**TASK PROMPT**
Scan the material below and count each line with the string "behind". Reply with the count alone.
########################################
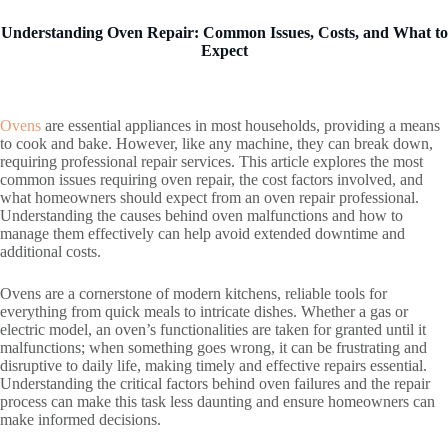
Understanding Oven Repair: Common Issues, Costs, and What to
Expect
Ovens
are essential appliances in most households, providing a means
to cook and bake. However, like any machine, they can break down,
requiring professional repair services. This article explores the most
common issues requiring oven repair, the cost factors involved, and
what homeowners should expect from an oven repair professional.
Understanding the causes behind oven malfunctions and how to
manage them effectively can help avoid extended downtime and
additional costs.
Ovens are a cornerstone of modern kitchens, reliable tools for
everything from quick meals to intricate dishes. Whether a gas or
electric model, an oven’s functionalities are taken for granted until it
malfunctions; when something goes wrong, it can be frustrating and
disruptive to daily life, making timely and effective repairs essential.
Understanding the critical factors behind oven failures and the repair
process can make this task less daunting and ensure homeowners can
make informed decisions.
########################################
**SOLUTION TO THIS PROBLEM**
2